Gubernatorial elections telling when it comes to immigration policy

Tuesday, Nov. 5, voters in two states – New Jersey and Virginia – went to the polls to decide who their governor would be, and the results in both races could have a major impact on immigration policy going forward.

In both New Jersey and Virginia the election outcomes were heavily influenced by Latino voters. According to The New York Times, that should show legislators in other states, and those who aspire to office, that their views on immigration reform will go a long way toward determining their political fate.

Latino voters make noise in New Jersey
In New Jersey, Gov.
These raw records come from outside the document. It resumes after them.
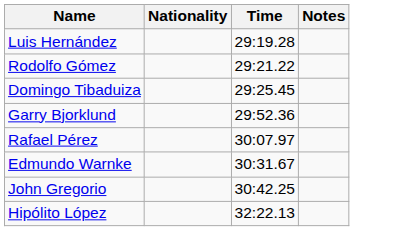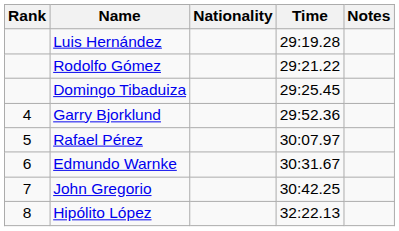+ column: Rank | 4 | 5 | 6 | 7 | 8
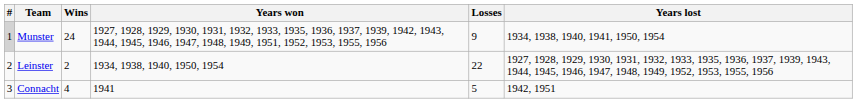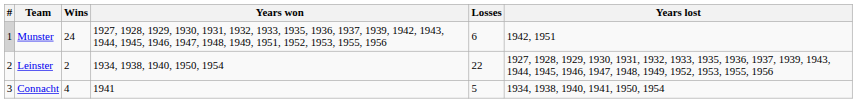Munster | Losses: 9 -> 6
Munster | Years lost: 1934, 1938, 1940, 1941, 1950, 1954 -> 1942, 1951
Connacht | Years lost: 1942, 1951 -> 1934, 1938, 1940, 1941, 1950, 1954
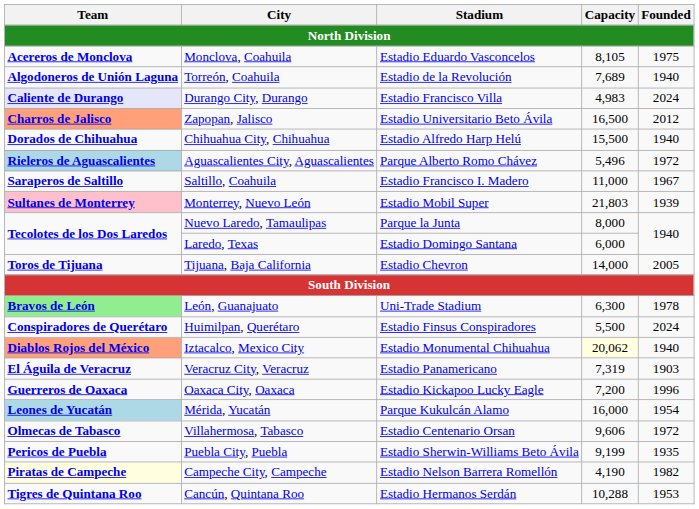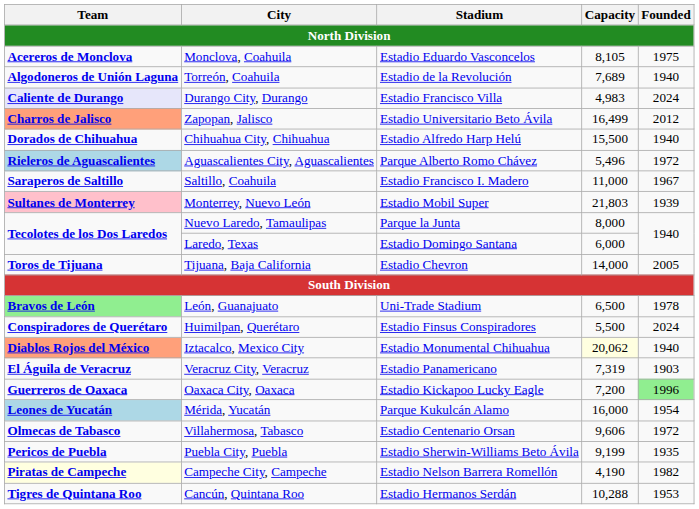Zapopan, Jalisco | Capacity: 16,500 -> 16,499
León, Guanajuato | Capacity: 6,300 -> 6,500
Oaxaca City, Oaxaca | Founded: no background -> lightgreen background
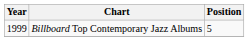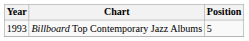Billboard Top Contemporary Jazz Albums | Year: 1999 -> 1993
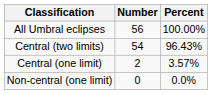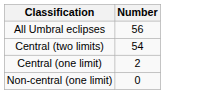- column: Percent | 100.00% | 96.43% | 3.57% | 0.0%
Chris Christie, a Republican, was re-elected in a landslide victory, with substantial help from the state’s Latino population. Christie won half of the Latino electorate, an 18 percent improvement over his first run for governor four years ago. And much of that success is attributable to his open-minded stance on immigration reform, a view that is likely to resonate with his Republican colleagues across the country.

“I think the national party is going to draw inspiration from what Christie did,” John Feehery, a Republican strategist, told the Times. “The bigger lesson is you can’t just go to Hispanic communities six months before an election and say, ‘Hey, I need your vote.’ I think immigration reform fits into this.”

Latinos decisive in Virginia
Virginia’s gubernatorial race was much closer, with Democrat Terry McAuliffe edging out his Republican rival, Dennis Cuccinelli, by a mere 55,000 votes. Gary M. Segura, who interviewed Hispanic voters in Virginia on the eve of the election as part of his job as the head of Latino Decisions, a polling organization, estimates that 35,000 of those votes came from Latinos.

Cuccinelli barely made an effort to woo Latino voters during his campaign, and it was one of the major reasons he ended up losing. It’s yet another lesson that should have national ripple effects in next year’s election cycle, as well as in the current immigration reform debate in Washington, D.C.